## Task to carry out:
Could you restate, word for word, the line that has "if (i_rst) begin" and all lines following it through the end of the entries below?

(Stored items from a collection)
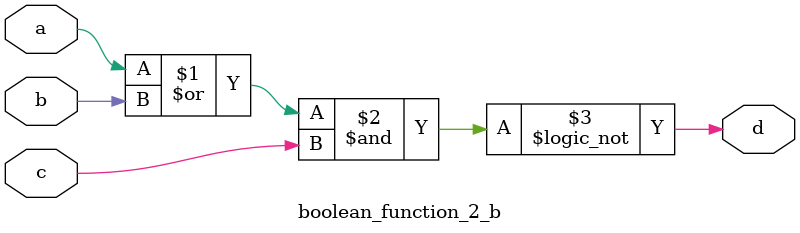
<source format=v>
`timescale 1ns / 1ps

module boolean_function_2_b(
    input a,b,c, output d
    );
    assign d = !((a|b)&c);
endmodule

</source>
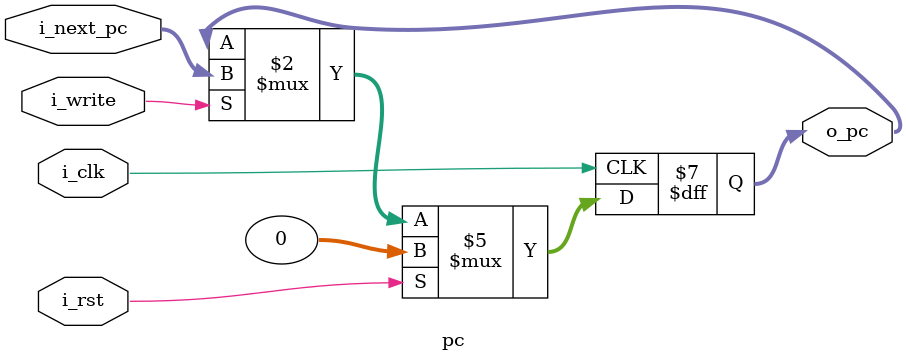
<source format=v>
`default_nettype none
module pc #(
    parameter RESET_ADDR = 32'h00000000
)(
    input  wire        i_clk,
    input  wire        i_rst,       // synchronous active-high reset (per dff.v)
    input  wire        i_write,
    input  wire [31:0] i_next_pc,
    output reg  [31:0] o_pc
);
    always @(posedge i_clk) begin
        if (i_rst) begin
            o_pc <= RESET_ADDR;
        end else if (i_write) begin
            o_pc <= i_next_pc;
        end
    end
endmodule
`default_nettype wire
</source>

## The answer:
        if (i_rst) begin
            o_pc <= RESET_ADDR;
        end else if (i_write) begin
            o_pc <= i_next_pc;
        end
    end
endmodule
`default_nettype wire
</source>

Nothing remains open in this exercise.